[Instructions for the task] Skip the pictures and return every entry exactly as written.

[Extracted material]
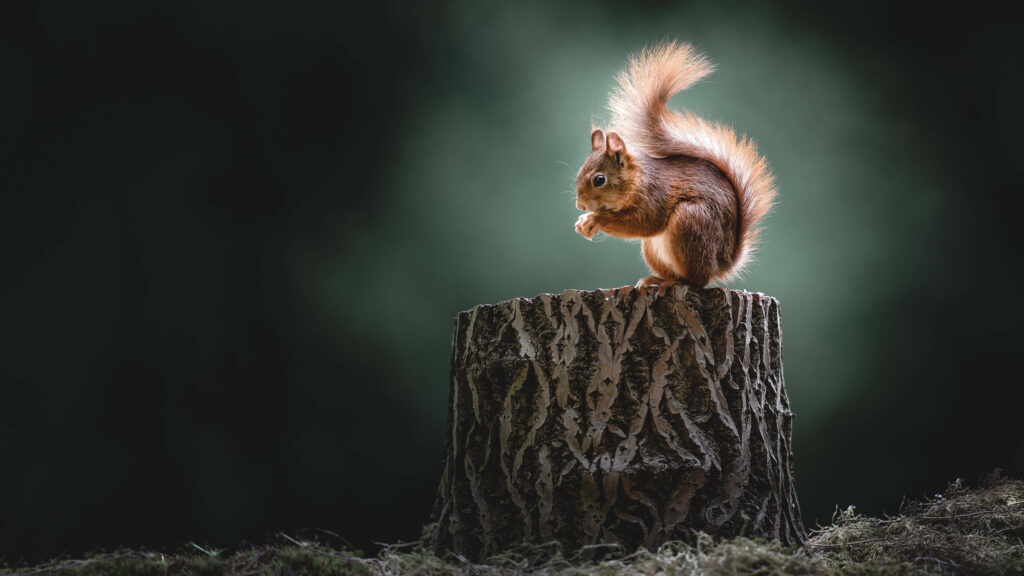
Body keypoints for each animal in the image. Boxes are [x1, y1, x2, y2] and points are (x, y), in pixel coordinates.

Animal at [574, 41, 776, 289]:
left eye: (599, 179)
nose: (581, 206)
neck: (637, 178)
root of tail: (719, 264)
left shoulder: (654, 194)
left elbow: (645, 223)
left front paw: (596, 219)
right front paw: (583, 223)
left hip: (689, 222)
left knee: (695, 280)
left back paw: (670, 283)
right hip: (653, 248)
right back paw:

[Written solution]
Body keypoints for each animal in the image. Boxes are [x1, y1, x2, y2] and points are (x, y), in pixel coordinates.

Animal at [574, 41, 776, 289]:
left eye: (599, 179)
nose: (581, 206)
neck: (637, 178)
root of tail: (719, 264)
left shoulder: (654, 194)
left elbow: (645, 223)
left front paw: (596, 219)
right front paw: (583, 223)
left hip: (689, 222)
left knee: (695, 280)
left back paw: (670, 283)
right hip: (653, 248)
right back paw:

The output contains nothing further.